In 2003, while serving as the Broncos’ Senior Director of Special Projects, Young, along with the backing of Bowlen, John Elway and Denver sports mogul Stan Kroenke, launched the Colorado Crush of the Arena Football League (AFL). In his role as Executive Vice President, Young designed and implemented the Crush's entire business strategy. In the first two years of its existence, the Crush sold out every game to lead the AFL in attendance and, in its third year of existence, won the ArenaBowl.
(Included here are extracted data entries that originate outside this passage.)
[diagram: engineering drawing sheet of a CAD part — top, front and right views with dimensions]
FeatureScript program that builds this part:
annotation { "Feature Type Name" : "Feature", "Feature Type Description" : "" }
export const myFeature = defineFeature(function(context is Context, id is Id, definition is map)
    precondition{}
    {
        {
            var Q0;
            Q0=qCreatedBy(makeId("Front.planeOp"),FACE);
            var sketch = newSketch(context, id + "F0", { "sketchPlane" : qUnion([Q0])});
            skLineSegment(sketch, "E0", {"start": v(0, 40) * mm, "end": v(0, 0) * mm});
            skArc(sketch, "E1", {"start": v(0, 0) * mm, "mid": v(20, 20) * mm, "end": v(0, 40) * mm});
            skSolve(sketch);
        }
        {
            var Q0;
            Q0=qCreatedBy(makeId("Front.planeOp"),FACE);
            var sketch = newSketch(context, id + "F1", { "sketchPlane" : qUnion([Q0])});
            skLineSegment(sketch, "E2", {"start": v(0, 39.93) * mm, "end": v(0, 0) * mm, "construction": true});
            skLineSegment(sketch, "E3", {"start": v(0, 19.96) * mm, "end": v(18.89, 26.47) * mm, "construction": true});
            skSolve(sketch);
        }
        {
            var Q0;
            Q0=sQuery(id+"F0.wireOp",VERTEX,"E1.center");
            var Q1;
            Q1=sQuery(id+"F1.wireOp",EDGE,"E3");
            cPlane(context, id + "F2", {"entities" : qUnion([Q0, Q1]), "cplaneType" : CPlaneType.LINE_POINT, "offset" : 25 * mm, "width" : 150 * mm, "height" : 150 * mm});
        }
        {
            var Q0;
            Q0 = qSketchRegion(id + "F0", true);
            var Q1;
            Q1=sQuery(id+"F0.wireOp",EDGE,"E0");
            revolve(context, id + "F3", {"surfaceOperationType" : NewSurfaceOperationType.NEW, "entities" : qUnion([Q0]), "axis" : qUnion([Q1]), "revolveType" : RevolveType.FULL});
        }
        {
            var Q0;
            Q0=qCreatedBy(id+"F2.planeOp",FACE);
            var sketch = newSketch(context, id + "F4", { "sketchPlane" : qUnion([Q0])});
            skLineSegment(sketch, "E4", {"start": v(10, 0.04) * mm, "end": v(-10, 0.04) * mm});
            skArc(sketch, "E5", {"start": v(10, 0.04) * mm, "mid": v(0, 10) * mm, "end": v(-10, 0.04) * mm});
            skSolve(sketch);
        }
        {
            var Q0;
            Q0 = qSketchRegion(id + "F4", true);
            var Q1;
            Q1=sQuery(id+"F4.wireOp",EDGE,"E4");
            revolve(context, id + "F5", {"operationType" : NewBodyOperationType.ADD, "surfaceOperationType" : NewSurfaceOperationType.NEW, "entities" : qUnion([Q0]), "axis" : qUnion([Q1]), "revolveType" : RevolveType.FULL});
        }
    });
On May 22, 2009, Young was appointed as Chief Revenue Officer for the Los Angeles Dodgers. As the first and only Chief Revenue Officer of the franchise, he oversaw all major revenue streams, which included ticket sales, corporate sales, premium seating and all media partnerships. Throughout Young’s career, he has been personally responsible for the development of corporate partnership transactions which have generated over $350,000,000. Young has created and led departments that have transacted with virtually every major corporation connected to sports and entertainment resulting in over a billion dollars in total revenues.